Was macht Greenpeace im Golf von Mexiko?
Der erste Teil bestand in Probennahmen in einem offensichtlich noch nicht betroffenen Gebiet: Die Keys und der Nationalpark Dry Tortugas. Dafür war ich als Tauchereinsatzleiter angefordert worden.
Ich bin jetzt bald auf dem Rückweg. Noch sitze ich in Key West, was sich morgen aber ändert. Der zweite Teil der Tour wird in die betroffenen Gebiete führen. Dann wird Plankton untersucht, der Anfang der Nahrungskette, sowie der Tierbestand.
Bestandsaufnahme bedrohter Tiere
Ich gehe davon aus, dass meine Kollegen auf Pottwale treffen. Es gibt eine “residental Pottwal Population”, die nur im Golf von Mexiko lebt. Diese Population bekommt keine genetische Zufuhr von außen und ist deshalb extrem gefährdet. Wissenschaftler gehen davon aus, wenn nur wenige erwachsene Exemplare sterben (unter 10), wird die Population zusammenbrechen. Es handelt sich insgesamt um circa 1.300 Tiere. Bisher ist ein Jungwal tot aufgefunden worden. Man weiß nicht, wo die anderen Tiere bislang verblieben sind, da tote Pottwale auf den Meeresgrund absinken.
Weiterhin gibt es diverse Meeresschildkröten, davon eine endemische Art, welche auf der Liste der bedrohten Arten steht. Ihre Brutgebiete sind zu einem großen Teil verölt.

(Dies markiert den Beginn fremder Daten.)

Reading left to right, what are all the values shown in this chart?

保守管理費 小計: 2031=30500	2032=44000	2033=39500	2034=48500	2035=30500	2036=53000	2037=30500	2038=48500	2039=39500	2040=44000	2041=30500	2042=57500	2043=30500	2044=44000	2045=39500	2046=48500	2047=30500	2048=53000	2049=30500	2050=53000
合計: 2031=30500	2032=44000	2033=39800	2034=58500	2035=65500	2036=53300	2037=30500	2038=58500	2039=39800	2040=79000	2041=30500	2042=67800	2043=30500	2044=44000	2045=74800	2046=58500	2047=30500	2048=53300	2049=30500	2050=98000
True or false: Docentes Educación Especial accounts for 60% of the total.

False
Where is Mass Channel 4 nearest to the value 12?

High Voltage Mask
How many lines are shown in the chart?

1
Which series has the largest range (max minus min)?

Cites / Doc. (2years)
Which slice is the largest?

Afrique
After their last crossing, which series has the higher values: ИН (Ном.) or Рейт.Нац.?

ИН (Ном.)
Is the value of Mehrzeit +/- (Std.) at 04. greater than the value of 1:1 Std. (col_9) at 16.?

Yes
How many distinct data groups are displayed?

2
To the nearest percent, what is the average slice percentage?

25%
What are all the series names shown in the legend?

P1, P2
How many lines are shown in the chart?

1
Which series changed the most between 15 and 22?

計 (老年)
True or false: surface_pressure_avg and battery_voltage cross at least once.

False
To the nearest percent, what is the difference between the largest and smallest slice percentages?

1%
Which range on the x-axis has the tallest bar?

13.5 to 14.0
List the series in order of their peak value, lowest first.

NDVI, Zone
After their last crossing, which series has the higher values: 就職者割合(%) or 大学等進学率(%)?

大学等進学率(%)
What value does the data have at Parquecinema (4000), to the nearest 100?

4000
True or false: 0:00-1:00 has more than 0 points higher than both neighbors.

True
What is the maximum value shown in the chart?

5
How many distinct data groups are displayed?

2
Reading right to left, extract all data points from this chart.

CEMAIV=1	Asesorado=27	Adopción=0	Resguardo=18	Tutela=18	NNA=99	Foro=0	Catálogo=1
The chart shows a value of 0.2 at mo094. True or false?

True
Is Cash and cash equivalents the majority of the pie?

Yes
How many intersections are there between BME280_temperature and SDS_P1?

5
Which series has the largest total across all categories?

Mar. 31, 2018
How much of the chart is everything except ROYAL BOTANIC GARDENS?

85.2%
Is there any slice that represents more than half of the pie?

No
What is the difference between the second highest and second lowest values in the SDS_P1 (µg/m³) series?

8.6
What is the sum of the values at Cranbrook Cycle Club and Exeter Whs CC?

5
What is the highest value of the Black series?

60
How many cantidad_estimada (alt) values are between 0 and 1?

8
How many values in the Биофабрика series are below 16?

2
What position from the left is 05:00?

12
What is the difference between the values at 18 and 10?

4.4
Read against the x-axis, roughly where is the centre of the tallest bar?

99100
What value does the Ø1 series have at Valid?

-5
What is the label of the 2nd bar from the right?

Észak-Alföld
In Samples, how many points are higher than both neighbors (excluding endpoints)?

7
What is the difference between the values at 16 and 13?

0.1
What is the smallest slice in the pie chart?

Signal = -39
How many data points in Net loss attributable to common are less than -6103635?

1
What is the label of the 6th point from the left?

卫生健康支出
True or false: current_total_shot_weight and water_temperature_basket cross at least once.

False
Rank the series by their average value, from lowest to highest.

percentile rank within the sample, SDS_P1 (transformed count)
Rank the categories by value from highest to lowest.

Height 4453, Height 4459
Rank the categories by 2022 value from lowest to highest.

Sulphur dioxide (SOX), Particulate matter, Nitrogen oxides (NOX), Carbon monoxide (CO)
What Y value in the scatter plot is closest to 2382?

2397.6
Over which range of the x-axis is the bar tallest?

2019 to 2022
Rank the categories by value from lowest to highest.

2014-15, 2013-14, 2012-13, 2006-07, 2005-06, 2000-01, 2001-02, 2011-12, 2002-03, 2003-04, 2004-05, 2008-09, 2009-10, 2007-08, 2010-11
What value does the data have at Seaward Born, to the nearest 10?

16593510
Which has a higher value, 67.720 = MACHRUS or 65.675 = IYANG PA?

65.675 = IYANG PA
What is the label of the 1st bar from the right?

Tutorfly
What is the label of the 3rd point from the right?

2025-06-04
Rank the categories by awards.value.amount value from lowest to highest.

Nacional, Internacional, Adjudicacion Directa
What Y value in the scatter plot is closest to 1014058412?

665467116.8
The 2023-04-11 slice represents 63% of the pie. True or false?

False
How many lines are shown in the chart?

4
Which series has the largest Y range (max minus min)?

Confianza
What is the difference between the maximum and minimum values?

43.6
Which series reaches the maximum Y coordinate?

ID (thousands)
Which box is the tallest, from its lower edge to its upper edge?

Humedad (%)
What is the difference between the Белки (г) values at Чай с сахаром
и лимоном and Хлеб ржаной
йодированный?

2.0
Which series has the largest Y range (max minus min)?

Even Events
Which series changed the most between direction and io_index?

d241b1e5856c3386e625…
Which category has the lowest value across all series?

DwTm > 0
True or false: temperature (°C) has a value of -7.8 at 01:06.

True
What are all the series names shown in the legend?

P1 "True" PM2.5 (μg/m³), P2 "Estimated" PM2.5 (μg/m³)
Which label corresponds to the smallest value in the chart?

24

Der braune Pelikan, Wappentier von Louisiana ist gerade von der Liste der bedrohten Arten heruntergenommen worden. Man musste jetzt ganze Jungvögel-Jahrgänge töten, um wenigstens einige der Altvögel retten zu können. Die Jungvögel hatten absolut keine Chance: Bereits mit verölten Fischen gefüttert, die Altvögel selbst schon tot oder kurz davor. Viele Altvögel konnten aber auch nicht mehr gerettet werden.
Delphine sind auch betroffen und die kommenden zwei Wochen wird untersucht, wie es um die Tiere steht, die zu dieser Jahreszeit im Golf von Mexiko anzutreffen sein müssten. Sind noch welche da? Wo sind sie? Wie viele sind es? Wenn sie nicht da sind, wo sind sie dann? Viele offene Fragen, die geklärt werden wollen.
Kontaminierte Gewässer
Das Team auf der Arctic Sunrise wird verstärkt Wasserproben nehmen, um die chemische Zusammensetzung des Wassers zu analysieren. Im letzten Teil dann werden die “Öl- Plums” untersucht und die Auswirkungen auf den Meeresgrund, die Tiefwasser-Korallen und entsprechende Fauna und Flora. Es kann sein, dass ich für den letzten Teil der Expeditionstour wieder an Bord gehe. Ich will ehrlich sein: Ich bin nicht böse darum, den jetzt kommenden Teil nicht mitmachen zu müssen. Gerade sprach ich noch an Deck mit John, dem Meeresexperten. Er meinte:
Die nächste Zeit wird bestimmt sehr traurig werden. Ich habe schon genug Trauriges gesehen, ich weiß, dass ich das kann. Aber wenn ich nicht muss, bin ich nicht böse darum. In Gedanken bin ich bei meinen Kollegen, die ich um diese Momente wahrlich nicht beneide.
Aber wenn ich gebraucht werde, bin ich sofort wieder da – egal, was es zu sehen gibt.